17. Ishmael Reed — Yellow Back Radio Broke-Down

A Wild West satire predating Blazing Saddles—almost as funny, twice as anarchic. Written in a series of stand-alone paragraph fragments, Reed sends up the genre’s clichés, taking a broader pop at American politics and race relations circa 1968. The proceedings are surreal and outré: from scandalous subversions of Western myths and characters to sudden appearances of presidents and popes. (And questionable sexual politics). I’m sure I missed most of the novel’s references and subtleties, but I had a rootin’ tootin’ darn good two hours all the same. Along similar lines, Gilbert Sorrentino’s Gold Fools.

18. Ali Smith — The Whole Story & Other Stories

It’s official. I am not as smitten with Ali Smith the story writer as I am with Ali Smith the novelist. Isn’t that usually the case? It’s either one or the other with writers. Could Barthelme write a decent novel to save himself? Nah. (Don’t link me to The King. Puh-leaze). Could Barth write a short story to save either himself or Mrs Barth? Nah. What about Martin Amis’s short pieces? Oh please! So it goes. There are stories in here I adored, most notably ‘The Universal Story’ which toggles narrative positions like a prized platespinner, and ‘Erosive’ which confronts the notion of structure: can a story ever, truly, finally, really, properly end? The central beef I have with her stories is their oblique, wraithlike narrators, their recourse to the second person, their uncertain “poeticising” of the quotidian.

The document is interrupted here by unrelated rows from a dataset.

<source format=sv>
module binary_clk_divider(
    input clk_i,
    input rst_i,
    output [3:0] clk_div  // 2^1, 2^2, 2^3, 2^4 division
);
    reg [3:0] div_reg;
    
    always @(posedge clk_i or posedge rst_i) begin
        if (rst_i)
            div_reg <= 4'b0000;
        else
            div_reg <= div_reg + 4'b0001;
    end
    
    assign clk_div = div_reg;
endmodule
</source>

But Ali is the best novelist writing in Scotland today, so don’t take my criticism with anything less than a keg of salt.

19. Geoff Dyer — Out of Sheer Rage: In the Shadow of D.H. Lawrence

This entertaining look at authorial and general angst—fast becoming a sleeper hit on Goodreads—almost meets the hype, minus the actual parts about D.H. Lawrence, who is as pleasant to read as F.R. Leavis’s Guide to Dysentery. The narrator, unnamed, but accepted as Dyer himself, stumbles through his charmed life fretting about the best European paradise in which to write his sober academic study, the hilarity escalating as his Lawrencian angst takes over. Dyer’s apparent wealth sets up him up as a figure of fun until the more probing parts about his past take over, when he assumes an air of Roquentin. Clearly, however, Dyer isn’t a writer paralysed by inaction (see his books page), but for the duration, I was fooled. The US edition changes the subtitle to Wrestling with D.H. Lawrence—to make it seem less like a sober academic study?

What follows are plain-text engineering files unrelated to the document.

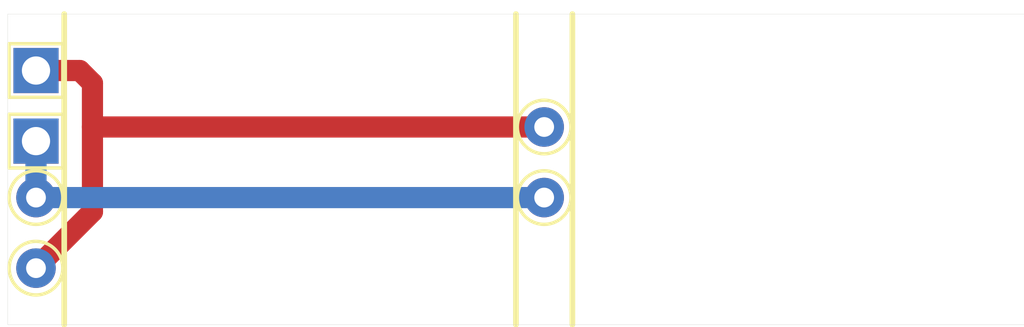
<source format=kicad_pcb>
(kicad_pcb (version 20171130) (host pcbnew "(5.0.1-3-g963ef8bb5)")

  (general
    (thickness 1.6)
    (drawings 7)
    (tracks 7)
    (zones 0)
    (modules 6)
    (nets 3)
  )

  (page A4)
  (layers
    (0 F.Cu signal)
    (31 B.Cu signal)
    (32 B.Adhes user)
    (33 F.Adhes user)
    (34 B.Paste user)
    (35 F.Paste user)
    (36 B.SilkS user)
    (37 F.SilkS user)
    (38 B.Mask user)
    (39 F.Mask user)
    (40 Dwgs.User user)
    (41 Cmts.User user hide)
    (42 Eco1.User user hide)
    (43 Eco2.User user hide)
    (44 Edge.Cuts user)
    (45 Margin user hide)
    (46 B.CrtYd user)
    (47 F.CrtYd user hide)
    (48 B.Fab user)
    (49 F.Fab user hide)
  )

  (setup
    (last_trace_width 0.25)
    (trace_clearance 0.2)
    (zone_clearance 0.508)
    (zone_45_only no)
    (trace_min 0.2)
    (segment_width 0.2)
    (edge_width 0.15)
    (via_size 0.8)
    (via_drill 0.4)
    (via_min_size 0.4)
    (via_min_drill 0.3)
    (uvia_size 0.3)
    (uvia_drill 0.1)
    (uvias_allowed no)
    (uvia_min_size 0.2)
    (uvia_min_drill 0.1)
    (pcb_text_width 0.3)
    (pcb_text_size 1.5 1.5)
    (mod_edge_width 0.15)
    (mod_text_size 1 1)
    (mod_text_width 0.15)
    (pad_size 1.6 1.6)
    (pad_drill 1)
    (pad_to_mask_clearance 0.051)
    (solder_mask_min_width 0.25)
    (aux_axis_origin 0 0)
    (visible_elements FFFFFF7F)
    (pcbplotparams
      (layerselection 0x010fc_ffffffff)
      (usegerberextensions false)
      (usegerberattributes false)
      (usegerberadvancedattributes false)
      (creategerberjobfile false)
      (excludeedgelayer true)
      (linewidth 0.100000)
      (plotframeref false)
      (viasonmask false)
      (mode 1)
      (useauxorigin false)
      (hpglpennumber 1)
      (hpglpenspeed 20)
      (hpglpendiameter 15.000000)
      (psnegative false)
      (psa4output false)
      (plotreference true)
      (plotvalue true)
      (plotinvisibletext false)
      (padsonsilk false)
      (subtractmaskfromsilk false)
      (outputformat 1)
      (mirror false)
      (drillshape 1)
      (scaleselection 1)
      (outputdirectory ""))
  )

  (net 0 "")
  (net 1 "Net-(J1-Pad1)")
  (net 2 "Net-(J2-Pad1)")

  (net_class Default "This is the default net class."
    (clearance 0.2)
    (trace_width 0.25)
    (via_dia 0.8)
    (via_drill 0.4)
    (uvia_dia 0.3)
    (uvia_drill 0.1)
  )

  (net_class trk100 ""
    (clearance 0.2)
    (trace_width 1)
    (via_dia 0.8)
    (via_drill 0.4)
    (uvia_dia 0.3)
    (uvia_drill 0.1)
  )

  (net_class trk50 ""
    (clearance 0.2)
    (trace_width 0.5)
    (via_dia 0.8)
    (via_drill 0.4)
    (uvia_dia 0.3)
    (uvia_drill 0.1)
  )

  (net_class trk75 ""
    (clearance 0.2)
    (trace_width 0.75)
    (via_dia 0.8)
    (via_drill 0.4)
    (uvia_dia 0.3)
    (uvia_drill 0.1)
    (add_net "Net-(J1-Pad1)")
    (add_net "Net-(J2-Pad1)")
  )

  (module TestPoint:TestPoint_THTPad_D1.5mm_Drill0.7mm (layer F.Cu) (tedit 5C8E7406) (tstamp 5C9AEEBC)
    (at 61 126)
    (descr "THT pad as test Point, diameter 1.5mm, hole diameter 0.7mm")
    (tags "test point THT pad")
    (path /5C8A8B53)
    (attr virtual)
    (fp_text reference J3 (at 0 -1.648) (layer F.SilkS) hide
      (effects (font (size 1 1) (thickness 0.15)))
    )
    (fp_text value Conn_01x01 (at 0 1.75) (layer F.Fab)
      (effects (font (size 1 1) (thickness 0.15)))
    )
    (fp_text user %R (at 0 -1.65) (layer F.Fab)
      (effects (font (size 1 1) (thickness 0.15)))
    )
    (fp_circle (center 0 0) (end 1.25 0) (layer F.CrtYd) (width 0.05))
    (fp_circle (center 0 0) (end 0 0.95) (layer F.SilkS) (width 0.12))
    (pad 1 thru_hole circle (at 0 0) (size 1.4 1.4) (drill 0.7) (layers *.Cu *.Mask)
      (net 1 "Net-(J1-Pad1)"))
  )

  (module TestPoint:TestPoint_THTPad_D1.5mm_Drill0.7mm (layer F.Cu) (tedit 5C8E740E) (tstamp 5C9AEEC3)
    (at 61 123.5)
    (descr "THT pad as test Point, diameter 1.5mm, hole diameter 0.7mm")
    (tags "test point THT pad")
    (path /5C8E63B2)
    (attr virtual)
    (fp_text reference J4 (at 0 -1.648) (layer F.SilkS) hide
      (effects (font (size 1 1) (thickness 0.15)))
    )
    (fp_text value Conn_01x01 (at 0 1.75) (layer F.Fab)
      (effects (font (size 1 1) (thickness 0.15)))
    )
    (fp_circle (center 0 0) (end 0 0.95) (layer F.SilkS) (width 0.12))
    (fp_circle (center 0 0) (end 1.25 0) (layer F.CrtYd) (width 0.05))
    (fp_text user %R (at 0 -1.65) (layer F.Fab)
      (effects (font (size 1 1) (thickness 0.15)))
    )
    (pad 1 thru_hole circle (at 0 0) (size 1.4 1.4) (drill 0.7) (layers *.Cu *.Mask)
      (net 2 "Net-(J2-Pad1)"))
  )

  (module TestPoint:TestPoint_THTPad_D1.5mm_Drill0.7mm (layer F.Cu) (tedit 5C8E7507) (tstamp 5C9AEECA)
    (at 79 121)
    (descr "THT pad as test Point, diameter 1.5mm, hole diameter 0.7mm")
    (tags "test point THT pad")
    (path /5C8E6371)
    (attr virtual)
    (fp_text reference J5 (at 0 -1.648) (layer F.SilkS) hide
      (effects (font (size 1 1) (thickness 0.15)))
    )
    (fp_text value Conn_01x01 (at 0 1.75) (layer F.Fab)
      (effects (font (size 1 1) (thickness 0.15)))
    )
    (fp_circle (center 0 0) (end 0 0.95) (layer F.SilkS) (width 0.12))
    (fp_circle (center 0 0) (end 1.25 0) (layer F.CrtYd) (width 0.05))
    (fp_text user %R (at 0 -1.65) (layer F.Fab)
      (effects (font (size 1 1) (thickness 0.15)))
    )
    (pad 1 thru_hole circle (at 0 0) (size 1.4 1.4) (drill 0.7) (layers *.Cu *.Mask)
      (net 1 "Net-(J1-Pad1)"))
  )

  (module TestPoint:TestPoint_THTPad_D1.5mm_Drill0.7mm (layer F.Cu) (tedit 5C8E7502) (tstamp 5C9AEED1)
    (at 79 123.5)
    (descr "THT pad as test Point, diameter 1.5mm, hole diameter 0.7mm")
    (tags "test point THT pad")
    (path /5C8E63D6)
    (attr virtual)
    (fp_text reference J6 (at 0 -1.648) (layer F.SilkS) hide
      (effects (font (size 1 1) (thickness 0.15)))
    )
    (fp_text value Conn_01x01 (at 0 1.75) (layer F.Fab)
      (effects (font (size 1 1) (thickness 0.15)))
    )
    (fp_text user %R (at 0 -1.65) (layer F.Fab)
      (effects (font (size 1 1) (thickness 0.15)))
    )
    (fp_circle (center 0 0) (end 1.25 0) (layer F.CrtYd) (width 0.05))
    (fp_circle (center 0 0) (end 0 0.95) (layer F.SilkS) (width 0.12))
    (pad 1 thru_hole circle (at 0 0) (size 1.4 1.4) (drill 0.7) (layers *.Cu *.Mask)
      (net 2 "Net-(J2-Pad1)"))
  )

  (module TestPoint:TestPoint_THTPad_1.5x1.5mm_Drill0.7mm (layer F.Cu) (tedit 5CDAD6B2) (tstamp 5CBA5D03)
    (at 61 119)
    (descr "THT rectangular pad as test Point, square 1.5mm side length, hole diameter 0.7mm")
    (tags "test point THT pad rectangle square")
    (path /5C8A8A73)
    (attr virtual)
    (fp_text reference J1 (at 0 -1.648) (layer F.SilkS) hide
      (effects (font (size 1 1) (thickness 0.15)))
    )
    (fp_text value Conn_01x01 (at 0 1.75) (layer F.Fab)
      (effects (font (size 1 1) (thickness 0.15)))
    )
    (fp_text user %R (at 0 -1.65) (layer F.Fab)
      (effects (font (size 1 1) (thickness 0.15)))
    )
    (fp_line (start -0.95 -0.95) (end 0.95 -0.95) (layer F.SilkS) (width 0.12))
    (fp_line (start 0.95 -0.95) (end 0.95 0.95) (layer F.SilkS) (width 0.12))
    (fp_line (start 0.95 0.95) (end -0.95 0.95) (layer F.SilkS) (width 0.12))
    (fp_line (start -0.95 0.95) (end -0.95 -0.95) (layer F.SilkS) (width 0.12))
    (fp_line (start -1.25 -1.25) (end 1.25 -1.25) (layer F.CrtYd) (width 0.05))
    (fp_line (start -1.25 -1.25) (end -1.25 1.25) (layer F.CrtYd) (width 0.05))
    (fp_line (start 1.25 1.25) (end 1.25 -1.25) (layer F.CrtYd) (width 0.05))
    (fp_line (start 1.25 1.25) (end -1.25 1.25) (layer F.CrtYd) (width 0.05))
    (pad 1 thru_hole rect (at 0 0) (size 1.6 1.6) (drill 1) (layers *.Cu *.Mask)
      (net 1 "Net-(J1-Pad1)"))
  )

  (module TestPoint:TestPoint_THTPad_1.5x1.5mm_Drill0.7mm (layer F.Cu) (tedit 5CDAD6BB) (tstamp 5CBA5D10)
    (at 61 121.5)
    (descr "THT rectangular pad as test Point, square 1.5mm side length, hole diameter 0.7mm")
    (tags "test point THT pad rectangle square")
    (path /5C8E6394)
    (attr virtual)
    (fp_text reference J2 (at 0 -1.648) (layer F.SilkS) hide
      (effects (font (size 1 1) (thickness 0.15)))
    )
    (fp_text value Conn_01x01 (at 0 1.75) (layer F.Fab)
      (effects (font (size 1 1) (thickness 0.15)))
    )
    (fp_line (start 1.25 1.25) (end -1.25 1.25) (layer F.CrtYd) (width 0.05))
    (fp_line (start 1.25 1.25) (end 1.25 -1.25) (layer F.CrtYd) (width 0.05))
    (fp_line (start -1.25 -1.25) (end -1.25 1.25) (layer F.CrtYd) (width 0.05))
    (fp_line (start -1.25 -1.25) (end 1.25 -1.25) (layer F.CrtYd) (width 0.05))
    (fp_line (start -0.95 0.95) (end -0.95 -0.95) (layer F.SilkS) (width 0.12))
    (fp_line (start 0.95 0.95) (end -0.95 0.95) (layer F.SilkS) (width 0.12))
    (fp_line (start 0.95 -0.95) (end 0.95 0.95) (layer F.SilkS) (width 0.12))
    (fp_line (start -0.95 -0.95) (end 0.95 -0.95) (layer F.SilkS) (width 0.12))
    (fp_text user %R (at 0 -1.65) (layer F.Fab)
      (effects (font (size 1 1) (thickness 0.15)))
    )
    (pad 1 thru_hole rect (at 0 0) (size 1.6 1.6) (drill 1) (layers *.Cu *.Mask)
      (net 2 "Net-(J2-Pad1)"))
  )

  (gr_line (start 62 117) (end 62 128) (layer F.SilkS) (width 0.2))
  (gr_line (start 78 117) (end 78 128) (layer F.SilkS) (width 0.2))
  (gr_line (start 80 117) (end 80 128) (layer F.SilkS) (width 0.2))
  (gr_line (start 60 128) (end 96 128) (layer Edge.Cuts) (width 0.01))
  (gr_line (start 96 117) (end 60 117) (layer Edge.Cuts) (width 0.01))
  (gr_line (start 96 128) (end 96 117) (layer Edge.Cuts) (width 0.01))
  (gr_line (start 60 117) (end 60 128) (layer Edge.Cuts) (width 0.01))

  (segment (start 62.55 119) (end 63 119.45) (width 0.75) (layer F.Cu) (net 1))
  (segment (start 61 119) (end 62.55 119) (width 0.75) (layer F.Cu) (net 1))
  (segment (start 63 124) (end 61 126) (width 0.75) (layer F.Cu) (net 1))
  (segment (start 63 119.45) (end 63 124) (width 0.75) (layer F.Cu) (net 1))
  (segment (start 79 121) (end 63 121) (width 0.75) (layer F.Cu) (net 1))
  (segment (start 79 123.5) (end 61 123.5) (width 0.75) (layer B.Cu) (net 2))
  (segment (start 61 123.5) (end 61 121.5) (width 0.75) (layer B.Cu) (net 2))

)

</source>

20. The Review of Contemporary Fiction: Summer 2011: Gilbert Sorrentino and Mulligan Stew

I have hit the Sorrentino MOTHERLODE with my first RCF subscription. First last season’s Failure Issue, featuring selected bitchery from the Dalkey correspondence archives, now this complete issue devoted to Gilbert and his comic masterwork Mulligan Stew. Sadly, I slurped it up like a coke-addled groupie, and now the Sorrentino comedown must begin. The issue features a range of scholarly essays on MS—perspectives on the aesthetics of failure and its hidden politics, along with a look at the text’s use of boredom and satire in the masque play Flawless Play Restored. Peter Blegvad has contributed a series of glorious illustrations to compliment the pieces, and has added his own art poem “The Sweet of Love” to the issue. Jonathan Lethem pops up with a short article on Sorrentino’s indispensable avant-garde bible, Something Said. Notable also are the pieces by Ammiel Alcalay and Gerald Howard’s tour of his Brooklyn neighbourhood. If you haven’t read Mulligan Stew yet, and you’re nearing death, please do so instantly. FABULOUS issue.

3 comments:

  1. "What I learned from Johnson, among other innovators, was how to make a form or structure integral to the emotional core of a work" - exactly what I love about Johnson, and what you dont get in many feted experimental wankers.
    Great review, nicholls, though you've offended me with "The Unfortunates—to me, his least successful novel, despite its standing as an objet d’art among the vain literati." I shall have to slap you across the face with my glove next time you emerge from the depths of Glasgow.

    Miss West

    ReplyDelete
  2. Greetings Miss West. I'll be sure to have my face galvanised with some ferrous spray of some description in anticipation of your slap. No idea what I'm talking about. Thanks for the comment. I love BSJ.